Asked again about slavery being "progress" he giggles and cracks a smile, shifting his weight excitedly from one foot to the other.

Definitely, definitely, a progress, a help and so on. Slavery always existed. It existed under Christians and Jews. Just because some ignorant people think that it was abolished, there is still slavery in the West, and the people still know that. There is prostitution, with women who are being forced and so on, under the most disgusting conditions. The slavery in Islam has rights. And if the slaves convert to Islam, there are many that have been freed... a slave, a kafira (female infidel) in the hands of Muslims is better off than a kafira that just freely walks around somewhere outside and does whatever she wants, like whore around and stuff like that."

Many senior Muslim figures do speak out against terrorism. After the terrorist attack in London in 2005, it was condemned within hours by Muslim luminaries, from Egypt's Sheikh Mohamed Tantawi, then the head of Al Azhar, the most influential institution in Egypt, to Yusuf al-Qaradawi, the controversial Qatar-based preacher with close ties to the Muslim Brotherhood. Qaradawi called the London bombings, "cruel and barbaric black actions that Islam harshly condemns." I wrote at the time:

But even a man like Mr. Qaradawi - a controversial figure who has some credibility with extremists for his past praise of suicide attacks against Israel - has little influence among the tiny sliver of Muslims who are now prosecuting what they see as a global jihad, analysts say.
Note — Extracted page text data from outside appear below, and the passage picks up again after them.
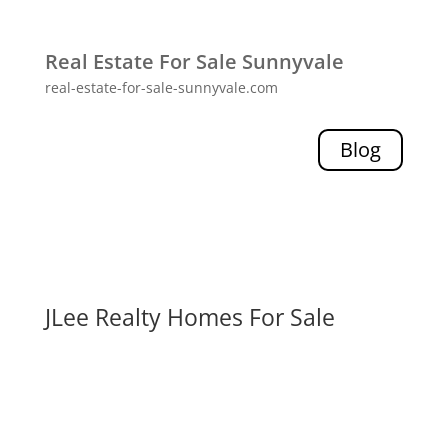
Real Estate For Sale Sunnyvale
real-estate-for-sale-sunnyvale.com
Blog
JLee Realty Homes For Sale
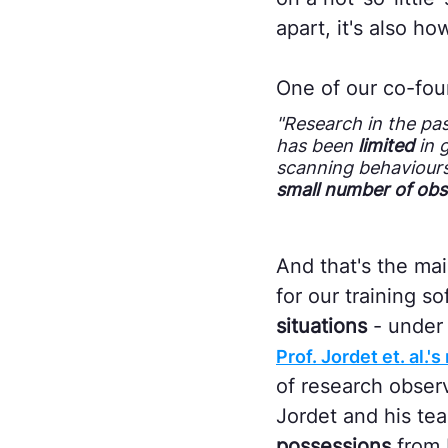
apart, it's also h
One of our co-fou
"Research in the pa
has been
limited
in 
scanning behaviour
small number of obs
And that's the mai
for our training s
situations
- under 
Prof. Jordet et. al.
of research obser
Jordet and his te
possessions
from 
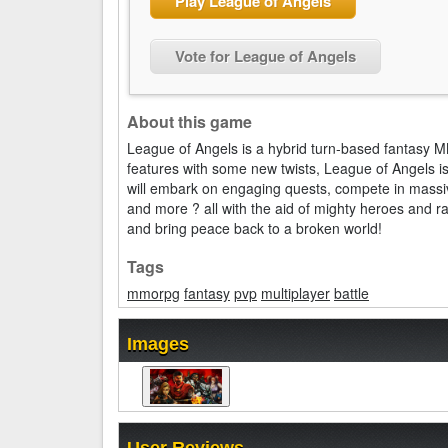
Play League of Angels
Vote for League of Angels
About this game
League of Angels is a hybrid turn-based fantasy 
features with some new twists, League of Angels i
will embark on engaging quests, compete in massi
and more ? all with the aid of mighty heroes and r
and bring peace back to a broken world!
Tags
mmorpg
fantasy
pvp
multiplayer
battle
Images
User Reviews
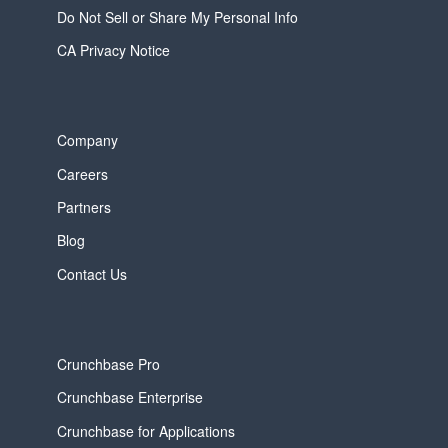
Do Not Sell or Share My Personal Info
CA Privacy Notice
Company
Careers
Partners
Blog
Contact Us
Crunchbase Pro
Crunchbase Enterprise
Crunchbase for Applications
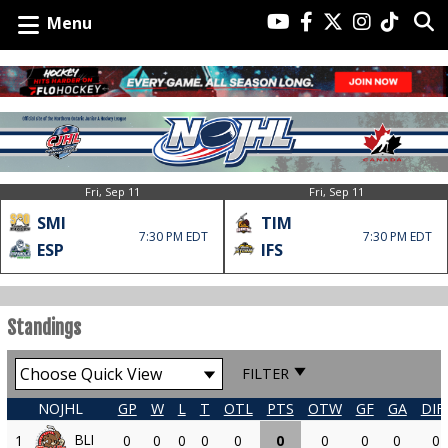
Menu
Fri, Sep 11
Fri, Sep 11
SMI
TIM
7:30 PM EDT
7:30 PM EDT
ESP
IFS
Standings
FILTER
NOJHL
GP
W
L
T
OTL
PTS
OTW
GF
GA
DIF
BLI
1
0
0
0
0
0
0
0
0
0
0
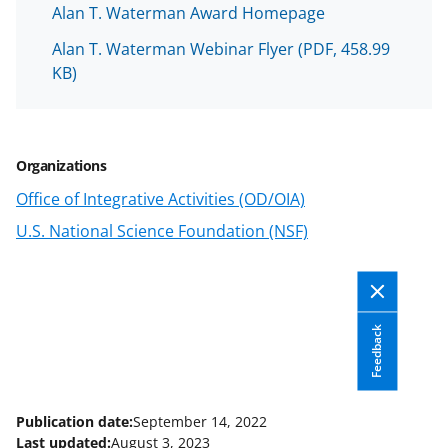
w
Alan T. Waterman Award Homepage
n
Alan T. Waterman Webinar Flyer
(PDF, 458.99
KB)
a
s
T
Organizations
w
Office of Integrative Activities (OD/OIA)
i
U.S. National Science Foundation (NSF)
t
t
e
r
Feedback
)
Publication date:
September 14, 2022
Last updated:
August 3, 2023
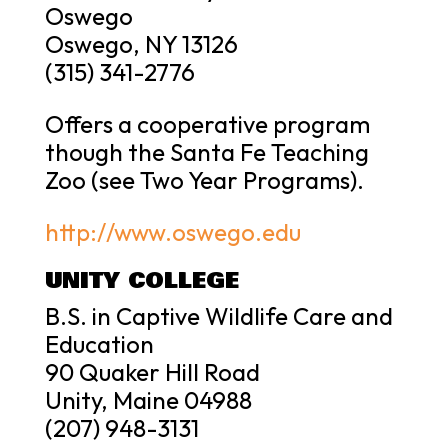
Oswego
Oswego, NY 13126
(315) 341-2776
Offers a cooperative program
though the Santa Fe Teaching
Zoo (see Two Year Programs).
http://www.oswego.edu
UNITY COLLEGE
B.S. in Captive Wildlife Care and
Education
90 Quaker Hill Road
Unity, Maine 04988
(207) 948-3131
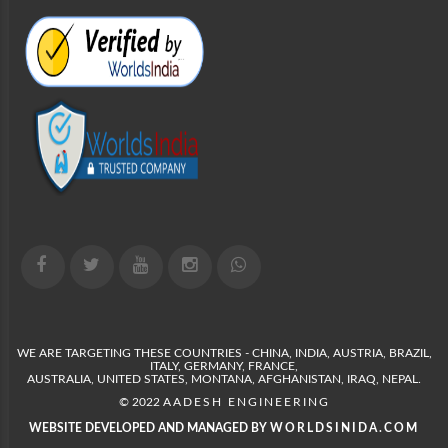
WE ARE TARGETING THESE COUNTRIES - CHINA, INDIA, AUSTRIA, BRAZIL,
ITALY, GERMANY, FRANCE,
AUSTRALIA, UNITED STATES, MONTANA, AFGHANISTAN, IRAQ, NEPAL.
© 2022
AADESH ENGINEERING
WEBSITE DEVELOPED AND MANAGED BY
WORLDSINIDA.COM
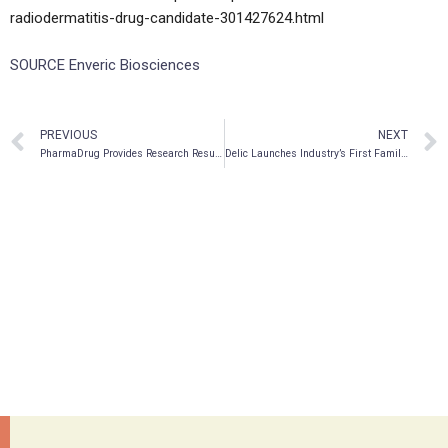
radiodermatitis-drug-candidate-301427624.html
SOURCE Enveric Biosciences
PREVIOUS
NEXT
PharmaDrug Provides Research Results and Initiates IND-Enabling Studies for Cepharanthine in the Treatment of Multiple Cancers
Delic Launches Industry’s First Family Support & Education Program at Ketamine Wellness Centers (KWC) Nationwide For Patient Community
While Islamic preachers speaking out against terrorism play a useful role in efforts to stem the spread of the global jihad, the rejectionist, or takfiri, beliefs of those already committed to extreme violence lead them to tune out any and all criticism of their methods.

The jihadis, quite frankly, didn't care then and don't care now. And would happily kill Qaradawi if given the chance (Sheikh Tantawi has since passed on).

The extremists have their own preachers and, thanks to the internet, a range of websites and social media playgrounds like Twitter and Facebook that they can use to organize, proselytize, and block out all those they deem as infidels.

While there's no question that the growth of mainstream Islam in proportion to the jihadis over time would cut into the pool of would-be terrorists, there are limits on what the majority can practically do to stop the violent few. And it's hard to expect them to take any blame for people they can't control.